7- Ama üzgün gözlü gömleksiz bir iblise hayır demeye çalışıyorsunuz.
KACIA
Ozraed banyodan çıkıyor ve tekrar insana benziyor. Yani... Çoğunlukla. Cildi hala biraz fazla soluk. Saçları nemli, uçları hafifçe kıvrılıyor. Üzerinde sadece kot pantolonu var, neyse ki temiz sayılır, ama gömleği yok. Bakmamaya çalışıyorum, gerçekten yapıyorum, ama gövdesi kişisel sınırlarıma saldırıyormuş gibi dikkatimi dağıtıyor. Cidden. Haksızlık. O bir iblis. Çekici olmaması gerekiyor. Şu anda, yarı ölü ve hafifçe huysuz görünse bile, tüm estetiği ‘tehlikeli ama garip bir şekilde çekici’ diye bağırıyor. Ve sonra o kuyruk var, hala tamamen görünür, arkasında bir kedi gibi sallanıyor, bilgisayarınızın klavyesine mi yatacak yoksa sizi ısıracak mı karar verememiş gibi. Tedirgin edici olmalı. Bunun yerine, ben... Biraz hoşlanıyor muyum? Yüzünden daha fazla ifade taşıyor. Gözlerimi ona diktiğimi fark edip kendime geliyorum. Toparlan, Kacia. Şimdi onun bir iblis olduğunu bildiğime göre, işaretler ortada. Tırnakları... Siyah, sadece kirli değil. Gözleri... Daha önce fark etmediğim bir şekilde tuhaf, beyazları biraz fazla koyu, camın arkasındaki duman gibi. Ve cildi, soluk ama o hafif gri tonuyla, Kakos iblis fiziolojisi olabilir ya da sadece ciddi kan kaybı. Söylemek zor. Muhtemelen ikisi de. Karşımdaki koltuğu işaret ediyorum. İtaatkar bir şekilde oturuyor ve kuyruğu koltuğun kolunun üzerine kıvrılıyor, sanki oranın sahibi gibi. Gözlerimi hareketi takip etmemeye çalışıyorum, ama düzenli bir odada titreyen bir ışığı görmezden gelmek gibi. Derin bir nefes alıyorum, düzgün, ölçülü bir nefes, ve duruşumu düzeltmeye zorluyorum.
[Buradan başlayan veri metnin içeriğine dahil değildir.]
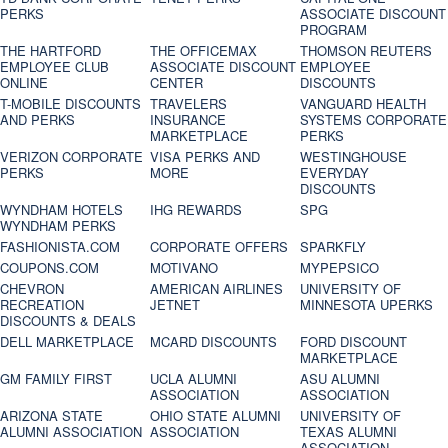
PERKS
ASSOCIATE DISCOUNT
PROGRAM
THE HARTFORD
THE OFFICEMAX
THOMSON REUTERS
EMPLOYEE CLUB
ASSOCIATE DISCOUNT
EMPLOYEE
ONLINE
CENTER
DISCOUNTS
T-MOBILE DISCOUNTS
TRAVELERS
VANGUARD HEALTH
AND PERKS
INSURANCE
SYSTEMS CORPORATE
MARKETPLACE
PERKS
VERIZON CORPORATE
VISA PERKS AND
WESTINGHOUSE
PERKS
MORE
EVERYDAY
DISCOUNTS
WYNDHAM HOTELS
IHG REWARDS
SPG
WYNDHAM PERKS
FASHIONISTA.COM
CORPORATE OFFERS
SPARKFLY
COUPONS.COM
MOTIVANO
MYPEPSICO
CHEVRON
AMERICAN AIRLINES
UNIVERSITY OF
RECREATION
JETNET
MINNESOTA UPERKS
DISCOUNTS & DEALS
DELL MARKETPLACE
MCARD DISCOUNTS
FORD DISCOUNT
MARKETPLACE
GM FAMILY FIRST
UCLA ALUMNI
ASU ALUMNI
ASSOCIATION
ASSOCIATION
ARIZONA STATE
OHIO STATE ALUMNI
UNIVERSITY OF
ALUMNI ASSOCIATION
ASSOCIATION
TEXAS ALUMNI
ASSOCIATION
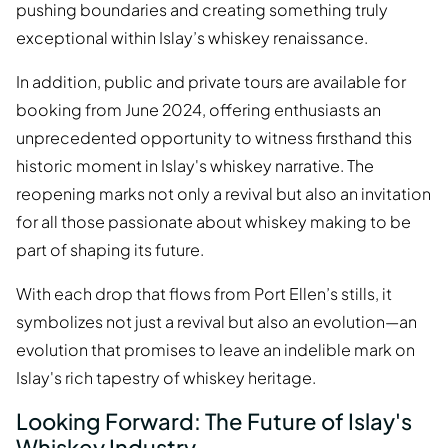
pushing boundaries and creating something truly
exceptional within Islay’s whiskey renaissance.
In addition, public and private tours are available for
booking from June 2024, offering enthusiasts an
unprecedented opportunity to witness firsthand this
historic moment in Islay's whiskey narrative. The
reopening marks not only a revival but also an invitation
for all those passionate about whiskey making to be
part of shaping its future.
With each drop that flows from Port Ellen’s stills, it
symbolizes not just a revival but also an evolution—an
evolution that promises to leave an indelible mark on
Islay's rich tapestry of whiskey heritage.
Looking Forward: The Future of Islay's
Whiskey Industry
“Yani…” Düz bir şekilde başlıyorum.
“Sen bir iblissin.” Açıktan belirtiyorum.
“Bir Kakos iblisi, evet.” Hiç tereddüt etmeden doğruluyor.
“Endişelenmeli miyim?” Sıradan bir şekilde, ama beni ciddiye alması için yeterince keskin bir tonla soruyorum. Neredeyse... Alınmış görünüyor.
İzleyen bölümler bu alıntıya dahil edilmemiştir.